Kentucky went from 3-5 to No. 2 seed

AP Sports Writer

        LEXINGTON, Ky. — Kentucky coach Tubby Smith preached patience when his young squad opened the season 3-5 and dropped out of the national rankings.

        He urged his players and fans not to panic when the team lost back-to-back Southeastern Conference road games in late January.

        That tenacity paid dividends as Kentucky, which tied Florida for the SEC regular-season championship, had plenty to celebrate on Sunday.

        The 15th-ranked Wildcats (22-9) beat No. 14 Mississippi 77-55 to claim their 23rd SEC tournament title. Several hours later, they found out they had earned the East Regional's No. 2 seed for the NCAA tournament.

        Kentucky will take on 15th-seeded Holy Cross in its tournament opener at Uniondale, N.Y., on Thursday. Should the Wildcats win that game, they would take on the Iowa-Creighton winner on Saturday.

        The Crusaders (22-7) beat Navy 68-64 in overtime to win the Patriot League tournament championship and earn an automatic berth to the NCAA tournament, their first appearance since 1993. This year's team completed the most dramatic one-year turnaround in school history after going 10-18 last season.

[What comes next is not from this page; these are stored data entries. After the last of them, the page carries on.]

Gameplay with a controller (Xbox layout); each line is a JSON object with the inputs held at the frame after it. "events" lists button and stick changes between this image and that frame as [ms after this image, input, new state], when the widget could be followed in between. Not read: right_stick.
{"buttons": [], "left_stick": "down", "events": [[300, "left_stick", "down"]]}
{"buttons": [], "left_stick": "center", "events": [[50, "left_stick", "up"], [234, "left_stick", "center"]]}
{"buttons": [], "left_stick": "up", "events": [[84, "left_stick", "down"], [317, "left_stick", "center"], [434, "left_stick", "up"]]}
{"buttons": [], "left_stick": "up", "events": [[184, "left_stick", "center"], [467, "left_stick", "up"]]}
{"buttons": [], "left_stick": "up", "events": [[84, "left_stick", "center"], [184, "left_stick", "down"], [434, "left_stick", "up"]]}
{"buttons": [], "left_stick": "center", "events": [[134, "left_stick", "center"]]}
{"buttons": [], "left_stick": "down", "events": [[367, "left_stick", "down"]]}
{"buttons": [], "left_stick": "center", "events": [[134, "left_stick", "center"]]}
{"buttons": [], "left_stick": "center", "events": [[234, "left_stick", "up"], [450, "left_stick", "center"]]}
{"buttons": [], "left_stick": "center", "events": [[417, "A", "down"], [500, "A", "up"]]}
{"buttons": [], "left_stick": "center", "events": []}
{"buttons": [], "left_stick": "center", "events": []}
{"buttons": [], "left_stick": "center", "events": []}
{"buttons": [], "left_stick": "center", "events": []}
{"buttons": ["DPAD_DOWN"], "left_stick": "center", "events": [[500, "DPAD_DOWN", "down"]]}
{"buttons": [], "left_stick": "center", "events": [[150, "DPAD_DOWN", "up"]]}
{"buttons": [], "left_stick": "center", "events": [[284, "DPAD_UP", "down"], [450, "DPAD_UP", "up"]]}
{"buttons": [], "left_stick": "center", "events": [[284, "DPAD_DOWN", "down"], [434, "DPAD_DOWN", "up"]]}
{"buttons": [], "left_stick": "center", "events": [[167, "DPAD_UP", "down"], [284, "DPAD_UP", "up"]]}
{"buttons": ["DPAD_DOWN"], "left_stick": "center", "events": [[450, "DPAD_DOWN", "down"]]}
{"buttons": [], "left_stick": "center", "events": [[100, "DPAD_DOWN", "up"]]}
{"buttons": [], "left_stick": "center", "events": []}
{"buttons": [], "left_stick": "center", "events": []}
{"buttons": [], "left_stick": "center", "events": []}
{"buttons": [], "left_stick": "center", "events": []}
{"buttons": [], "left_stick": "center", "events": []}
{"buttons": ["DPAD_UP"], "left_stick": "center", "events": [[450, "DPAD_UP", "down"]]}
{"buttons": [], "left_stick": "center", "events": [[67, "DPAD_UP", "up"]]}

        Holy Cross is coached by Ralph Willard, who served as an assistant to Rick Pitino at Kentucky and with the New York Knicks. His first head coaching job was at Western Kentucky, where he guided the Hilltoppers to an 81-42 record and three postseason tournaments from 1991-94.

        The East's No.1 seed is Duke, one of Kentucky's most bitter postseason rivals. Other top teams in Kentucky's half of the East Regional bracket include No. 3 seed Boston College and No. 7 seed Iowa.

        “Certainly with Duke in the bracket, along with other top quality teams, I have to think it may be the toughest bracket in the tournament,” Smith said. “And having the chance to go up against an old friend at Holy Cross, Ralph Willard, makes it even more interesting.”

        Kentucky was one of six SEC teams to make the field of 65. The others were Florida, Mississippi, Tennessee, Arkansas and Georgia. Alabama (21-10) was left out of the field even though it had a better record than the Bulldogs (16-14).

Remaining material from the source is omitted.